法律に矛盾した判決が出た!

 ところがモルガン・スタンレーはこの仕組みをつくらず、固定給として約183万円を支払う契約になっていました。

 本来、賃金は労働に対する対価として支払われるものです。しかしホワイトカラーの職種では、給料が高額になるほどその意味合いが薄れ、成果に対する報酬という意味合いが強くなります。

 モルガン・スタンレーも毎月183万円、賞与を入れると年に約3000万円もの賃金を支払っていますから、会社が期待する成果を上げるために労働者が時間外労働をするのは当然だと考えていたのでしょう。まさか残業代を請求されるとは思いもよらず、まったくリスクヘッジをしていなかったのです。

 しかし裁判官は、固定給である183万円のなかに残業手当も当然含まれていると判断しました。労働者が自らの権利を濫用して制度を悪用していると考えたのでしょう。これだけの給料をもらっているのだから、残業代も入っているに決まっているだろうという理屈をつけ、会社を勝たせてしまったのです。

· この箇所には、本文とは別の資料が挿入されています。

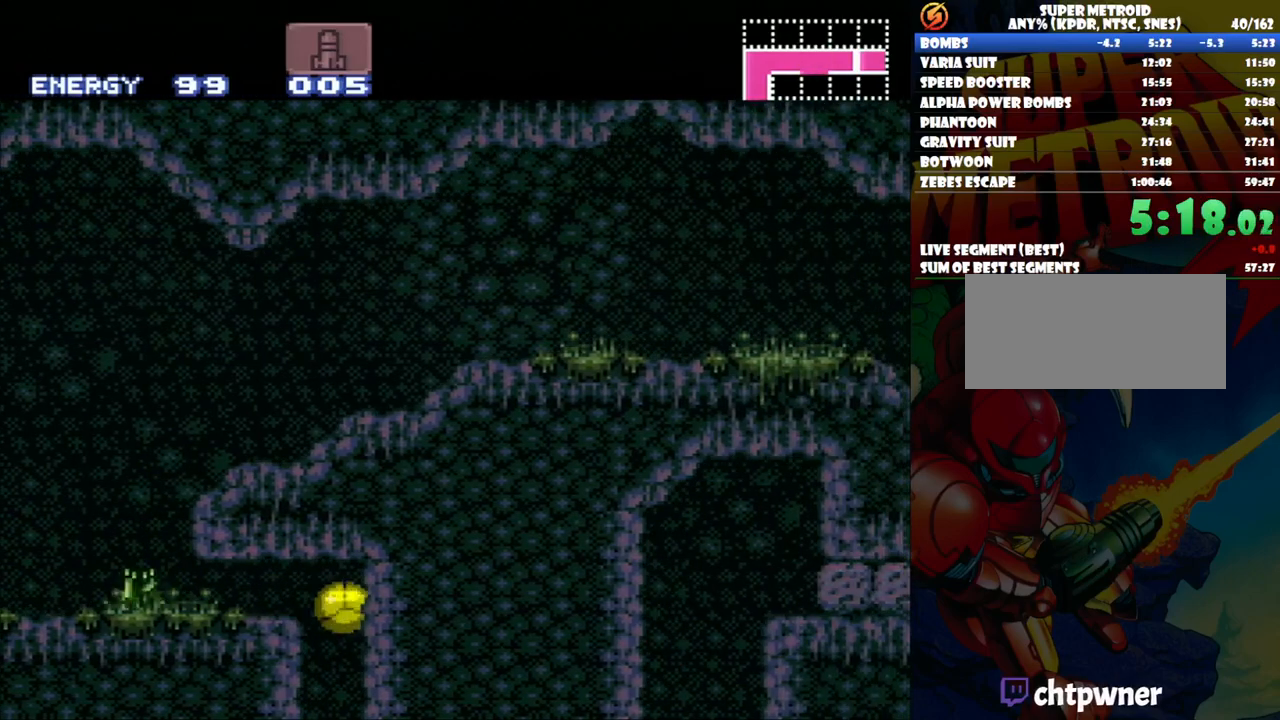
{"buttons": ["DPAD_RIGHT"], "events": [[17, "DPAD_RIGHT", "up"], [433, "DPAD_RIGHT", "down"]]}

 形式的に考えれば、これは労働基準法や判例などの労働法のルールに反する判決です。会社にとってはありがたい判決ですが、裁判所が独自の判断で、高額所得の労働者に労働法を適用せず、残業代を請求する権利を認めなかったことには驚きました。

 やはり現行の労働法をすべての労働者に適用するのは、無理があるのでしょう。だからこそ裁判所も法律に矛盾した判決を下さざるを得ないのです。裁判所も現在の労働時間規制が現状に合わない、おかしいものであることは理解していると推測できます。